Earlier this month Charles Murray, of The Bell Curve fame, gave this year's Irving Kristol Lecture at the American Enterprise Institute. Most of it reads like an Ayn Rand objectivist diatribe against socialist democratic states using"Europe" as the code word for all that is wrong with the world. Apparently that sort of thing is popular again. While Murray, to a certain extent, is playing on the political mood, his logic is extraordinarily flawed. Here he is railing against what he calls the equality premise:

The equality premise says that, in a fair society, different groups of people--men and women, blacks and whites, straights and gays, the children of poor people and the children of rich people--will naturally have the same distributions of outcomes in life--the same mean income, the same mean educational attainment, the same proportions who become janitors and CEOs. When that doesn't happen, it is because of bad human behavior and an unfair society. For the last forty years, this premise has justified thousands of pages of government regulations and legislation that has reached into everything from the paperwork required to fire someone to the funding of high school wrestling teams. Everything that we associate with the phrase "politically correct" eventually comes back to the equality premise. Every form of affirmative action derives from it.
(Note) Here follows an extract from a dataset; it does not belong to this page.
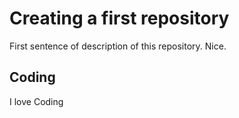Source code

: # Creating a first repository

First sentence of description of this repository. Nice.

## Coding

I love Coding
While Murray is clearly conflating equality of opportunity with equality of outcomes, what's most interesting, and entirely hypocritical, is that he later goes on to mourn how equality of opportunity is diminishing:

Perhaps the most important difference is that, not so long ago, the overwhelming majority of the elites in each generation were drawn from the children of farmers, shopkeepers, and factory workers--and could still remember those worlds after they left them. Over the last half century, it can be demonstrated empirically that the new generation of elites have increasingly spent their entire lives in the upper-middle-class bubble, never even having seen a factory floor, let alone worked on one, never having gone to a grocery store and bought the cheap ketchup instead of the expensive ketchup to meet a budget, never having had a boring job where their feet hurt at the end of the day, and never having had a close friend who hadn't gotten at least 600 on her SAT verbal. There's nobody to blame for any of this. These are the natural consequences of successful people looking for pleasant places to live and trying to do the best thing for their children.

In other words, the focus on equality is a bad thing, Murray says, and it's wrong because we've gotten more unequal over the last half century. Huh?